RAFAH (Palestinian Territories): Israel’s prime minister on Wednesday insisted there was no “humanitarian catastrophe” in Rafah as he announced nearly 500,000 people had been evacuated from the south Gaza city amid intense fighting.
It came as Palestinians commemorated the 76th anniversary of the “Nakba”, when around 760,000 Palestinians fled or were driven from their homes during the 1948 wartime creation of Israel.
Israeli forces have battled and bombed Hamas fighters around Gaza’s far-southern city of Rafah, but clashes have also flared again in northern and central areas which Israeli troops first entered months ago.
The upsurge in urban combat in besieged Gaza has fuelled US warnings that Israel risks being bogged down in a counterinsurgency operation for years.
But despite previous threats by US President Joe Biden to withhold some arms deliveries over Netanyahu’s insistence on attacking Rafah, his administration informed Congress on Tuesday of a new $1 billion weapons package for Israel, official sources told AFP.
The European Union urged Israel to end its military operation in Rafah “immediately”, warning that failure to do so would “inevitably put a heavy strain” on ties with the bloc.
But even as he announced that hundreds of thousands had been “evacuated”, Netanyahu insisted there was no humanitarian crisis in Rafah.
“Our responsible efforts are bearing fruit. So far, in Rafah, close to half a million people have been evacuated from the combat zones.

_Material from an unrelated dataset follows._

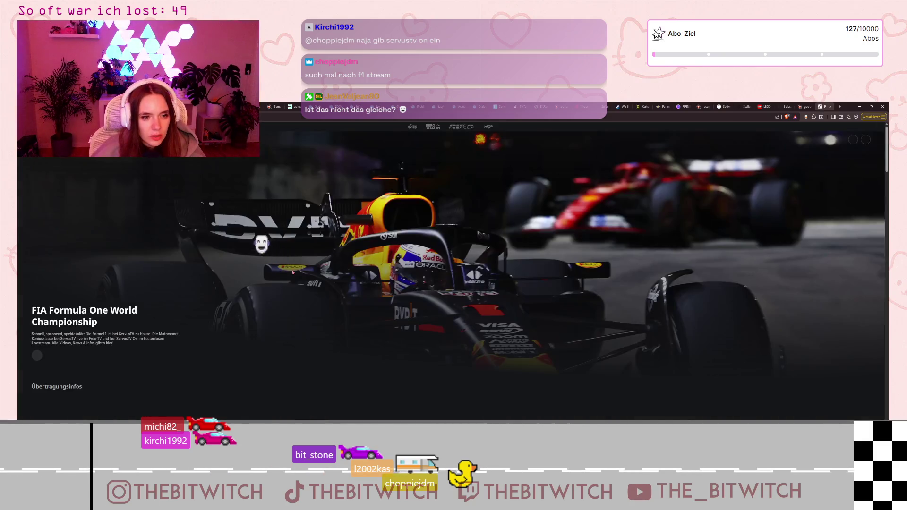
Scroll the Formula 1 page and open the ServusTV On Sendungen shows overview
scroll(302, 255, down, 3)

The humanitarian catastrophe that was spoken about did not materialise, nor will it,” the premier said in a statement.
The sight of desperate families carrying their scant belongings through the ruins of war-scarred cities has evoked for many the events of the 1948 Nakba which translates from Arabic as “catastrophe”.
Hamas declared in a Nakba Day statement that “the ongoing suffering of millions of refugees inside Palestine and in the diaspora is directly attributed to the Zionist occupation”.
The Islamist militant group said “their legitimate right to return to their homes from which they were displaced cannot be compromised or relinquished”.
One displaced Gaza man, Mohammed al-Farra, whose family fled their home in Khan Yunis for the coastal area of Al-Mawasi, said: “Our ‘Nakba’... is the worst ever.
“It is much harder than the Nakba of 1948.”
Thousands marched to mark the day in cities across the Israeli-occupied West Bank, waving Palestinian flags, wearing keffiyeh scarves and holding up symbolic keys as reminders of long-lost family homes.
Netanyahu has vowed to destroy Hamas and bring home the hostages still held in Gaza.